> _Your goal_: Format every line of the entries below as a JSON list of strings, one string per line, with blank lines omitted and the pictures left out.

═══ Listed entries ═══

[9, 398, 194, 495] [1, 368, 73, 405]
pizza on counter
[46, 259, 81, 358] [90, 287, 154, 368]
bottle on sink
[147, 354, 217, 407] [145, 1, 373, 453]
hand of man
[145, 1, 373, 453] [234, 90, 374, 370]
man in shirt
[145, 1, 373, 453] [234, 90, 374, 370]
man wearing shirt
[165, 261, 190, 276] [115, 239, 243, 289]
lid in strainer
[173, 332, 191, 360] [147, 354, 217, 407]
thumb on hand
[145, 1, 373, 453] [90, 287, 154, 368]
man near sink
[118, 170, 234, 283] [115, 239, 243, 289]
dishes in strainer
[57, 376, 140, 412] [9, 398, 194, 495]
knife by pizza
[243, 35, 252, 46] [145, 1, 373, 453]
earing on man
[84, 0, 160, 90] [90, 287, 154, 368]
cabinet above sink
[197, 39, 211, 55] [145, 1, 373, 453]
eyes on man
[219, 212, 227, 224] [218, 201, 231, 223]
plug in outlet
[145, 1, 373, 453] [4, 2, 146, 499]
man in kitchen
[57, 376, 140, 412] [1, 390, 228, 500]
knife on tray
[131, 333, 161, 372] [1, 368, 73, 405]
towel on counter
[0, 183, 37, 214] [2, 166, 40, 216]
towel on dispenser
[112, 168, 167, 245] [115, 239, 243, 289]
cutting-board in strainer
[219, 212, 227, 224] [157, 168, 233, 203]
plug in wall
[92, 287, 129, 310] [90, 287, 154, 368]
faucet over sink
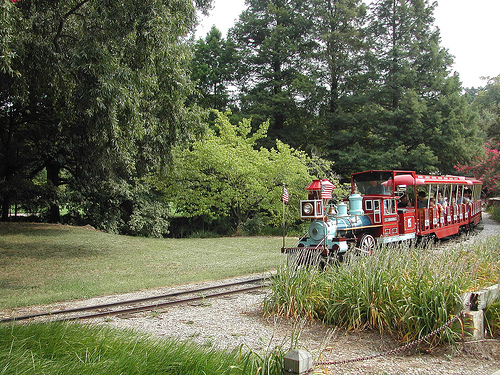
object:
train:
[275, 169, 485, 260]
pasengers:
[409, 186, 431, 211]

═══

> _Output of the task_:
[
  "[9, 398, 194, 495] [1, 368, 73, 405]",
  "pizza on counter",
  "[46, 259, 81, 358] [90, 287, 154, 368]",
  "bottle on sink",
  "[147, 354, 217, 407] [145, 1, 373, 453]",
  "hand of man",
  "[145, 1, 373, 453] [234, 90, 374, 370]",
  "man in shirt",
  "[145, 1, 373, 453] [234, 90, 374, 370]",
  "man wearing shirt",
  "[165, 261, 190, 276] [115, 239, 243, 289]",
  "lid in strainer",
  "[173, 332, 191, 360] [147, 354, 217, 407]",
  "thumb on hand",
  "[145, 1, 373, 453] [90, 287, 154, 368]",
  "man near sink",
  "[118, 170, 234, 283] [115, 239, 243, 289]",
  "dishes in strainer",
  "[57, 376, 140, 412] [9, 398, 194, 495]",
  "knife by pizza",
  "[243, 35, 252, 46] [145, 1, 373, 453]",
  "earing on man",
  "[84, 0, 160, 90] [90, 287, 154, 368]",
  "cabinet above sink",
  "[197, 39, 211, 55] [145, 1, 373, 453]",
  "eyes on man",
  "[219, 212, 227, 224] [218, 201, 231, 223]",
  "plug in outlet",
  "[145, 1, 373, 453] [4, 2, 146, 499]",
  "man in kitchen",
  "[57, 376, 140, 412] [1, 390, 228, 500]",
  "knife on tray",
  "[131, 333, 161, 372] [1, 368, 73, 405]",
  "towel on counter",
  "[0, 183, 37, 214] [2, 166, 40, 216]",
  "towel on dispenser",
  "[112, 168, 167, 245] [115, 239, 243, 289]",
  "cutting-board in strainer",
  "[219, 212, 227, 224] [157, 168, 233, 203]",
  "plug in wall",
  "[92, 287, 129, 310] [90, 287, 154, 368]",
  "faucet over sink",
  "object:",
  "train:",
  "[275, 169, 485, 260]",
  "pasengers:",
  "[409, 186, 431, 211]"
]